We designed a construct: 6xNFAT promoter + mini-STRC. The 6xNFAT promoter is a synthetic element with 6 copies of the NFAT response element, creating a cooperative digital switch that requires sustained calcium signaling to activate. Combined with mini-STRC (from Day 2), the total construct is 4,401 bp, fitting within the 4,700 bp AAV packaging limit with 299 bp to spare.
To go beyond speculation, we built an ODE (ordinary differential equation) model of the complete signaling cascade: sound level → MET channel open probability → Ca²⁺ influx → calcineurin activation → NFAT nuclear translocation → transcription → translation → protein accumulation. Every parameter comes from peer-reviewed literature.

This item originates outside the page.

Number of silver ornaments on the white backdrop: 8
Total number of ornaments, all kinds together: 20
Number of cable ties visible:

Result: with a realistic hearing aid schedule (16h on, 8h off), the model predicts therapeutic stereocilin levels (>15,000 molecules per OHC) in just 13 hours. In silence, the system produces only 6.8% of the target (promoter effectively OFF). The full Python code is available on GitHub for anyone to reproduce or extend.

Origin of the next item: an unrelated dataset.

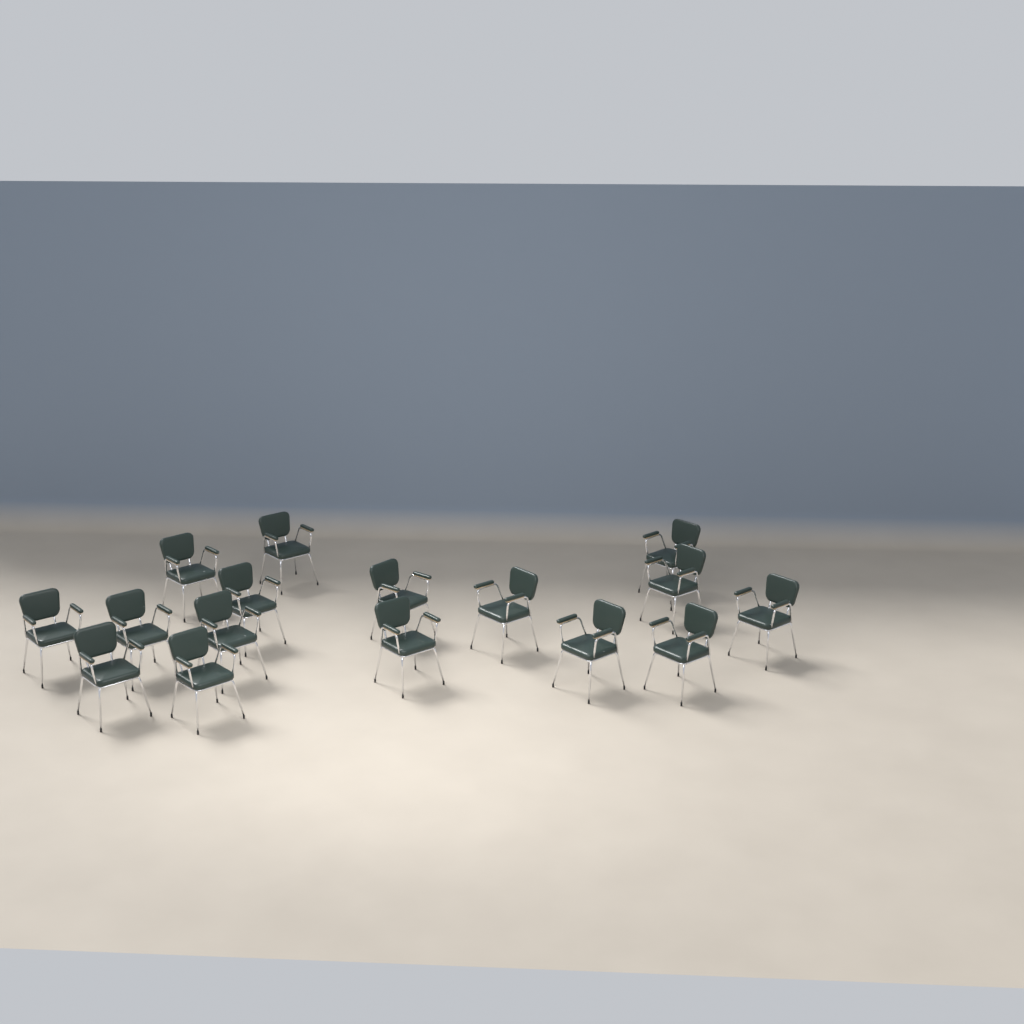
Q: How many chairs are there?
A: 16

To test the mechanosensitive hypothesis structurally, we submitted two new AlphaFold 3 jobs. Job 7: mini-STRC + Piezo2 CED (does stereocilin physically contact the mechanosensitive channel?). Job 8: NFATC1 + Calcineurin A/B (positive control, validates the cascade model).
Results pending. If Job 7 shows high ipTM (>0.6), it would mean stereocilin directly interacts with Piezo2, implying a feedback loop: broken STRC affects mechanosensation itself, not just structural connections.
Gene therapy currently requires surgical injection into the cochlea. What if ultrasound could push the treatment through the round window membrane non-invasively? I found papers showing that microbubbles + ultrasound create temporary pores in the RWM (Shih et al. 2019: 5.2x permeability increase, full recovery in 24 hours, zero hearing damage).
I built an ODE model of the full delivery chain: ultrasound → pore formation → nanoparticle diffusion → cell uptake → protein production. Honest result: baseline parameters fall short (0.39% per session, 258 sessions needed). Optimized LNPs with ionizable lipids: 78% per session, 2 sessions total. The bottleneck is endosomal escape, not the ultrasound. The most realistic path: one-time AAV surgery, plus non-invasive LNP top-ups years later if expression fades.
OpenClaw is open source (free). Claude Opus 4.6 is available via Anthropic API (pay per use). All scientific databases are free and open access. AlphaFold 3 Server requires a Google account.